Leur mouvement, baptisé «Collectif des Bricoleurs du Dimanche», est atypique car ils sont soutenus par leur direction qui finance la mobilisation, les affiches et t-shirts sur lesquels on peut lire «Yes week-end». Mais les salariés récusent toute instrumentalisation.

«On n'est pas manipulés. C'est une démarche salariale de A à Z. On est soutenus par nos directions, on ne l'a jamais caché», a ainsi déclaré à l'AFP Emilie Monjanel, étudiante en master qui travaille en alternance chez Castorama.

«C'est transparent. Nos directions veulent ouvrir parce que les clients veulent venir et que nous on veut travailler», a insisté Gérald Fillon, l'un des porte-parole du collectif.

Partis de Montparnasse, les manifestants se sont rendus à la mi-journée au ministère du Travail où ils ont déposé des pétitions en faveur du travail du dimanche signées par quelque 200.000 personnes, selon Fillon.
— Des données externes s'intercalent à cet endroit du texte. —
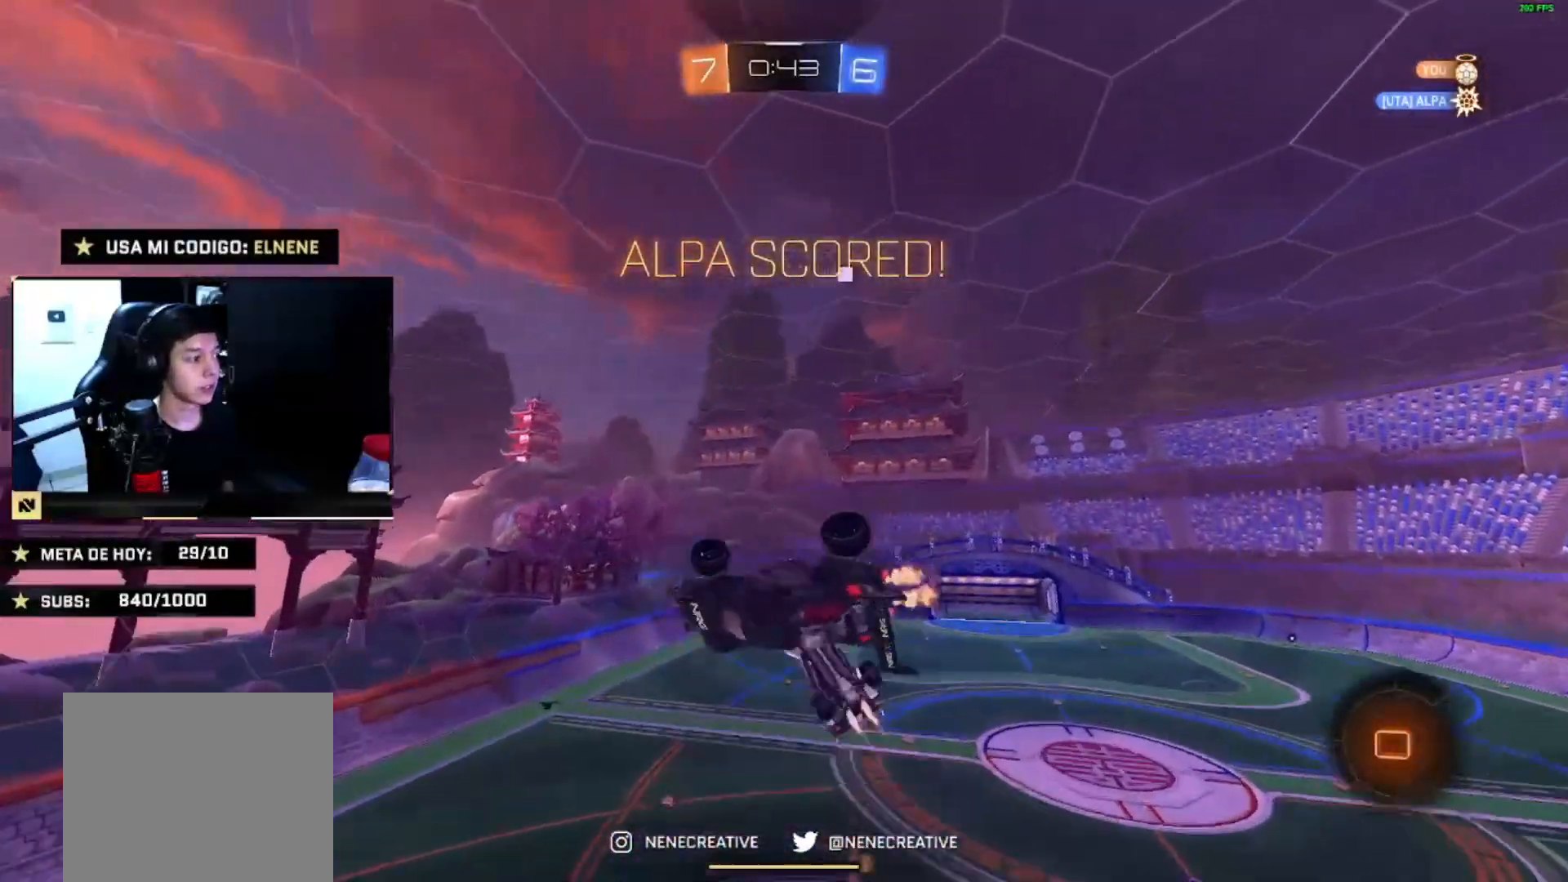
{"buttons": [], "left_stick": "left", "right_stick": "center", "events": [[66, "CIRCLE", "down"], [100, "left_stick", "right"], [200, "left_stick", "center"], [433, "CIRCLE", "up"], [433, "left_stick", "left"], [467, "R2", "up"]]}
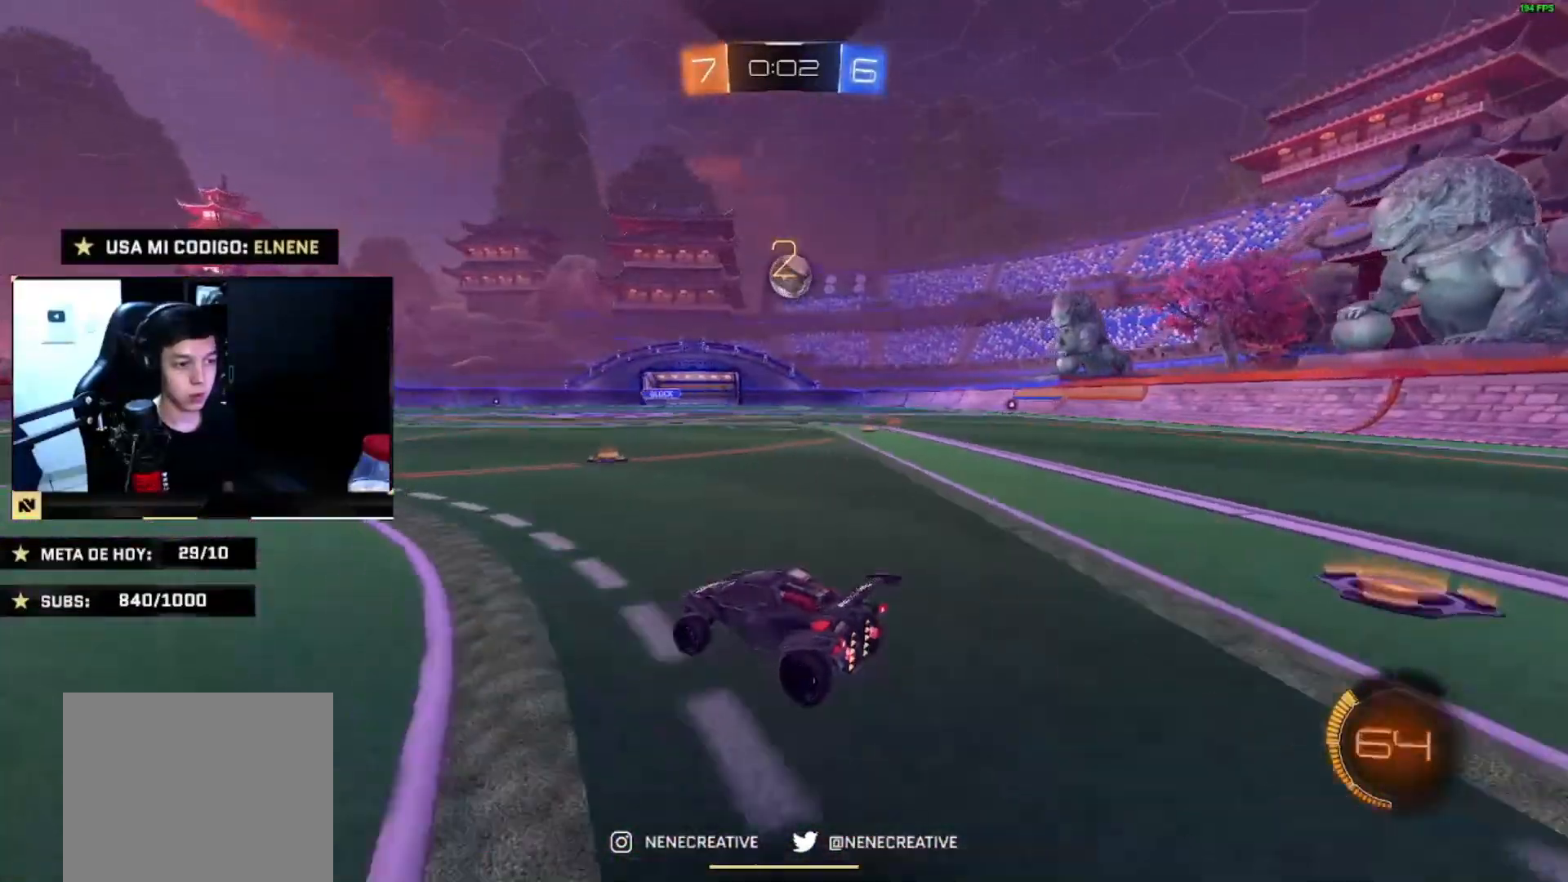
{"buttons": [], "left_stick": "left", "right_stick": "center", "events": [[100, "left_stick", "down"], [134, "L2", "down"], [267, "L2", "up"], [267, "R2", "down"], [267, "left_stick", "center"], [467, "R2", "up"], [501, "left_stick", "left"]]}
Depuis quelques années, les syndicats multiplient les actions judiciaires contre les enseignes qui ouvrent le dimanche, journée théoriquement consacrée au repos hebdomadaire, mais sujette à de nombreuses dérogations et aménagements. Les enseignes de bricolage réclament que la législation soit modifiée pour qu'elles aient le droit d'ouvrir le dimanche comme les secteurs de l'ameublement et des jardineries.

«Que les syndicats attaquent ceux qui obligent (les salariés à travailler le dimanche) et pas ceux qui veulent», a fait valoir Fillon.

Selon une porte-parole de Castorama, les avocats des deux enseignes, ont déposé une question prioritaire de constitutionnalité (QPC) sur cette question. Le délibéré est attendu le 28 mai. D'après cette porte-parole, 1.200 emplois sont en jeu au sein des deux enseignes.